There is no established ortholog of Zfp106 in Drosophila and, despite the reviewer’s assertion, we have never claimed that there is a functionally-related ortholog of Zfp106 in the fly or that we are using Zfp106 to rescue a fly gene. To clarify, we are using Drosophila in these experiments solely as a gain-of-function model – there is no clear ortholog of C9orf72 or the expanded hexanucleotide repeat sequence from C9orf72 in the fly, yet the overexpression model used here and elsewhere is accepted as a gain-of-function model for C9orf72-mediated neurodegeneration/neurotoxicity. Similarly, we use a purely gain-of-function approach with mammalian Zfp106 expression in the fly to examine whether the interaction of Zfp106 with GGGGCC repeats is a functional interaction. We have further clarified the gain-of-function design of our approach in eighth paragraph of the Results and Discussion section, and have emphasized that Zfp106 suppresses rather than rescues repeat-mediated neurotoxicity.

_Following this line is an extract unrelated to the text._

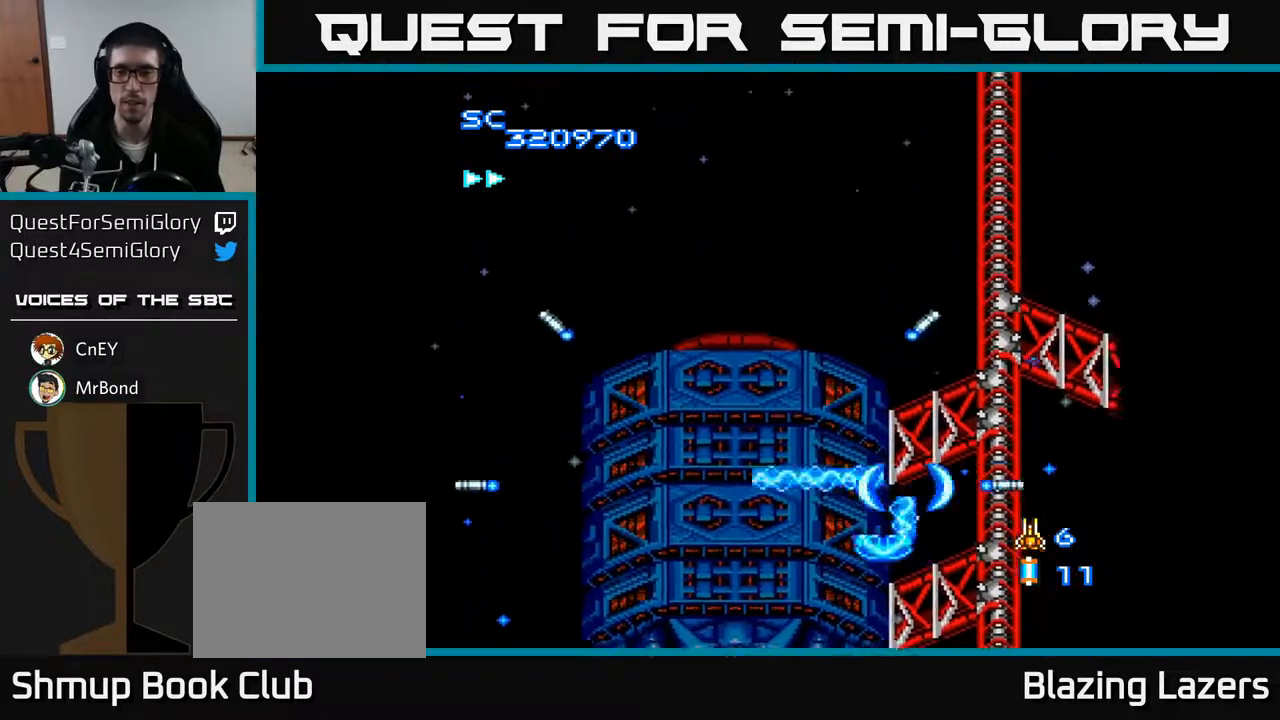
{"buttons": ["A", "DPAD_LEFT"], "right_stick": "center", "events": [[33, "DPAD_RIGHT", "up"], [200, "DPAD_DOWN", "up"], [400, "DPAD_LEFT", "down"]]}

Generation of multiple new Drosophila transgenic lines with a yet to be identified and validated Drosophila ortholog or the identification of genes affected by Zfp106 in both flies and mammals is clearly beyond the scope of this Short Report and cannot be completed in a reasonable time frame. Moreover, these extensive new experiments would not change the key conclusion that Zfp106 functionally interacts with the hexanucleotide repeats to suppress neurotoxicity in the fly. This key result, taken together with RNA EMSA and other experiments, which show a biochemical interaction between Zfp106 and the hexanucleotide repeats, clearly establish the physical and functional interaction of Zfp106 with GGGGCC repeats.